[Start of section]

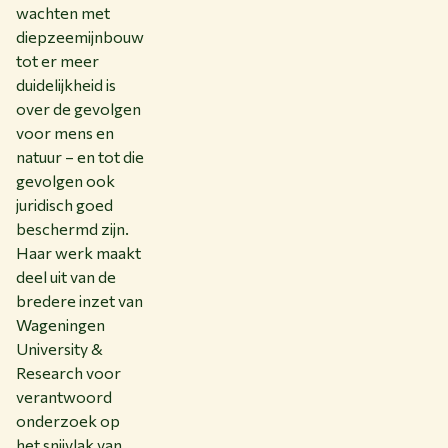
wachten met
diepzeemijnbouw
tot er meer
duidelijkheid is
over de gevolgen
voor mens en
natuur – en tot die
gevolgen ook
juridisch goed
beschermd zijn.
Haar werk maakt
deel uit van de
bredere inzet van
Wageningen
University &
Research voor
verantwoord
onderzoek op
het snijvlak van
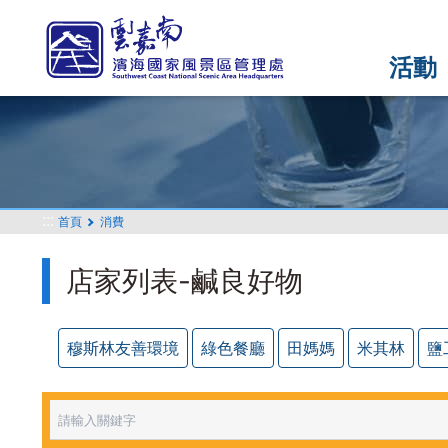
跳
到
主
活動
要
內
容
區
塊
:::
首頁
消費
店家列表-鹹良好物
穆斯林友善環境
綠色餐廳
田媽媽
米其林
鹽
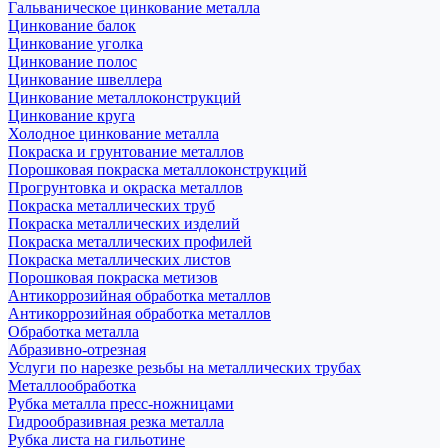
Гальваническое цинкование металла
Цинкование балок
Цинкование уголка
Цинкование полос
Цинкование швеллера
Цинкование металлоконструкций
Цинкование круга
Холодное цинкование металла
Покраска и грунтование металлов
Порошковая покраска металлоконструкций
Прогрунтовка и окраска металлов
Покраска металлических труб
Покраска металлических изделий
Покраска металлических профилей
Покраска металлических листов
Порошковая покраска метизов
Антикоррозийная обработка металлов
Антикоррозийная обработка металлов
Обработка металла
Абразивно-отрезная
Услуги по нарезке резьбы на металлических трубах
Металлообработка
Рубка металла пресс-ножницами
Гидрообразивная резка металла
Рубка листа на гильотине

[End of section]
[Start of section]

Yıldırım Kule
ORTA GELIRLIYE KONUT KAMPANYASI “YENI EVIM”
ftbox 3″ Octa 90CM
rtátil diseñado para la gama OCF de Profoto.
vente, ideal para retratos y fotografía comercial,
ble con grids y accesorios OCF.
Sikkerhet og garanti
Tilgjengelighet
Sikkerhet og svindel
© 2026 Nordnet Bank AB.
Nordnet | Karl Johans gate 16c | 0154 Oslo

[End of section]

- [BRIEF]: Only one stretch of the entries above is needed: the lines from the one containing "wachten met" through the one containing "Рубка листа на гильотине". Copy it exactly, without the pictures.

- [EXERCISE SOLUTION]:
wachten met
diepzeemijnbouw
tot er meer
duidelijkheid is
over de gevolgen
voor mens en
natuur – en tot die
gevolgen ook
juridisch goed
beschermd zijn.
Haar werk maakt
deel uit van de
bredere inzet van
Wageningen
University &
Research voor
verantwoord
onderzoek op
het snijvlak van
跳
到
主
活動
要
內
容
區
塊
:::
首頁
消費
店家列表-鹹良好物
穆斯林友善環境
綠色餐廳
田媽媽
米其林
鹽
Гальваническое цинкование металла
Цинкование балок
Цинкование уголка
Цинкование полос
Цинкование швеллера
Цинкование металлоконструкций
Цинкование круга
Холодное цинкование металла
Покраска и грунтование металлов
Порошковая покраска металлоконструкций
Прогрунтовка и окраска металлов
Покраска металлических труб
Покраска металлических изделий
Покраска металлических профилей
Покраска металлических листов
Порошковая покраска метизов
Антикоррозийная обработка металлов
Антикоррозийная обработка металлов
Обработка металла
Абразивно-отрезная
Услуги по нарезке резьбы на металлических трубах
Металлообработка
Рубка металла пресс-ножницами
Гидрообразивная резка металла
Рубка листа на гильотине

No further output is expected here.